Admittedly, I feel rather silly posting this “recipe” but I am under the impression that many of today's parents have forgotten the tried and true of the past. Old favorites have been replaced by new trends and in some cases, those foods that our grandparents enjoyed have completely disappeared from the menu of today's children. Thus, I hope this can function as a reminder of such seemingly forgotten foods.
At the 1893 World's Columbian Exposition in Chicago, Illinois, wheat millers from Grand Forks, North Dakota premiered a new product: Cream of Wheat.
Cream of Wheat is, in reality, wheat farina – where the word “farina” is Latin and simply translates as flour (or meal). Farina is made from the endosperm and germ of wheat grain by milling the grain into a very fine granular consistency before sifting out larger remnants of the wheat, thus resulting in a fine wheat flour/farina.

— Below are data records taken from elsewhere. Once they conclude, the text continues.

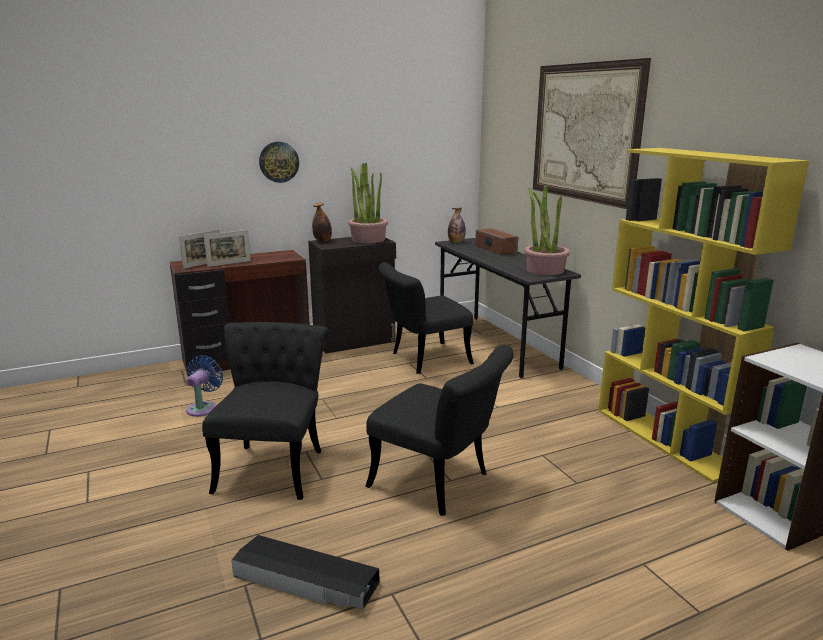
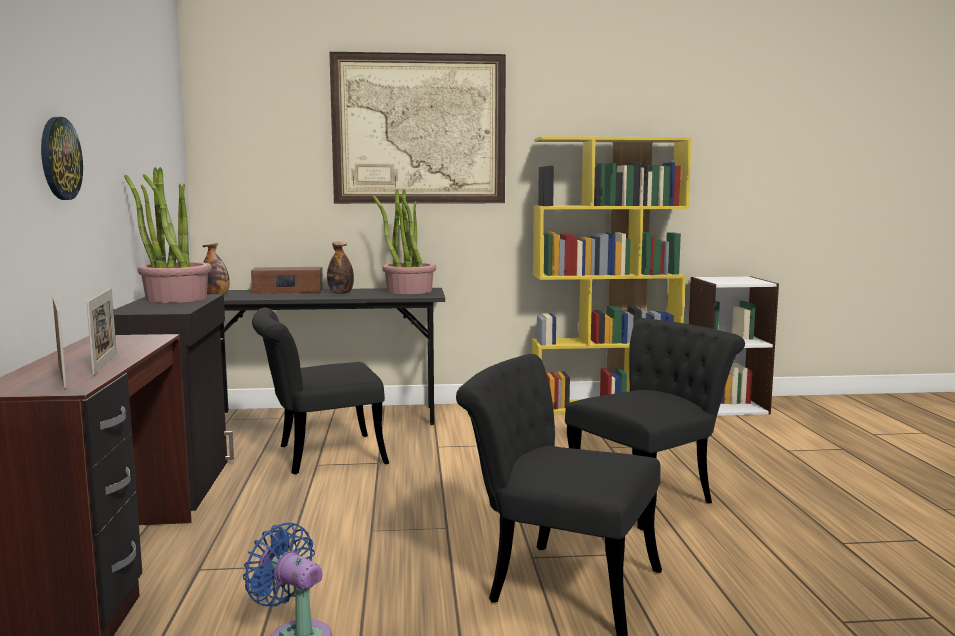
camera: 70 degrees left, 10 degrees down
black storage box [232,535,379,609] -> none
bottle [312,203,332,242] -> bottle moved to [327,242,354,294]
black chair [378,262,474,374] -> black chair turned 75 degrees clockwise [252,307,389,474]

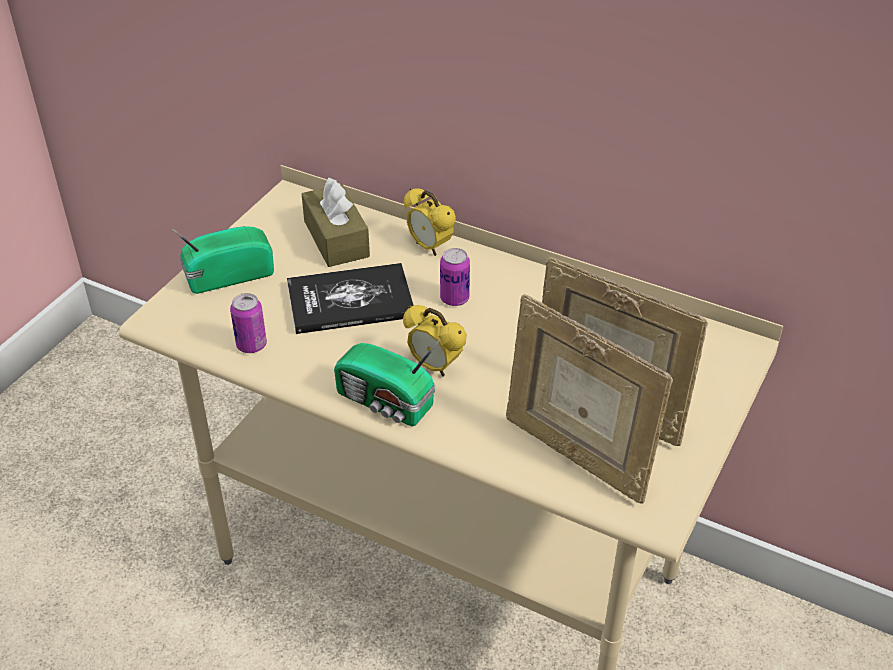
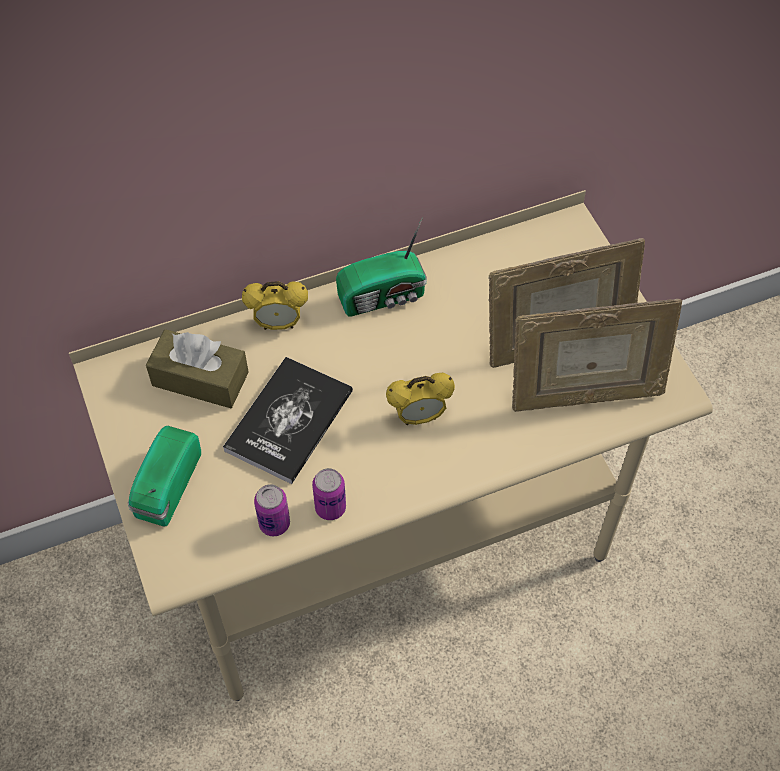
camera: 50 degrees left, 15 degrees up
radio [334,338,441,426] -> radio moved to [336,218,427,317]
can [440,248,470,306] -> can moved to [312,468,346,520]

Farina is often enriched with Iron and Vitamin B, mostly because the bran of the grain tends to be removed during the milling process. The addition of Iron and Vitamin B make Farina one of the best sources of dietary iron, usually supplying about 50% of the recommended daily value of iron.
Overall, Farina has excellent nutritional value and, in line with the theme of this blog, is essentially beige in color. It is easy to make, easy to digest, and it is appropriate even for toddlers and, with the right toppings, will please even a very picky eater.
Please note that Farina is often described as “mild” in taste – but I would think that claiming that is is mild is nothing more than a euphemism that allows manufacturers and marketers to avoid the unfortunate description of their product as being “bland.”
Believe me, Farina is bland. It is so unexciting by itself, that it relies on the addition of toppings to make it palatable. Fortunately, all this really means is that Farina provides you with a blank canvas that you can modify any which way you want. You can top it with cinnamon or sugar, with honey or maple syrup, with grated chocolate or Nutella, with jam or fruit, with salt or brown sugar, with strawberries or raspberries. Or with a combination of items. Whatever your child desires or believes to be delicious, you can add to Farina. Please do add something, though – or your child will likely refuse this dish...
As you can see in the photo, I sprinkled cinnamon and sugar on top. And yes, I felt creative and created the shape of a cat on top of the farina!
You will find that the instructions on the box generally claim that you should use water. Don't! Using water transforms farina into something that tastes like cardboard.
3 Tbs Farina
1 Cup Milk
Dash of Salt
Heat the milk in a small pot on medium heat – but do not let come to a full boil
Add the dash of salt, stir.
Gradually add the Farina while constantly stirring until mixture starts to bubble just a bit
Keep stirring until mixture thickens – about 2 – 3 minutes. Ensure that heat is not too high so as to avoid any splattering – hot farina does not feel good when it hits your arm!
Remove from heat and serve with your favorite topping.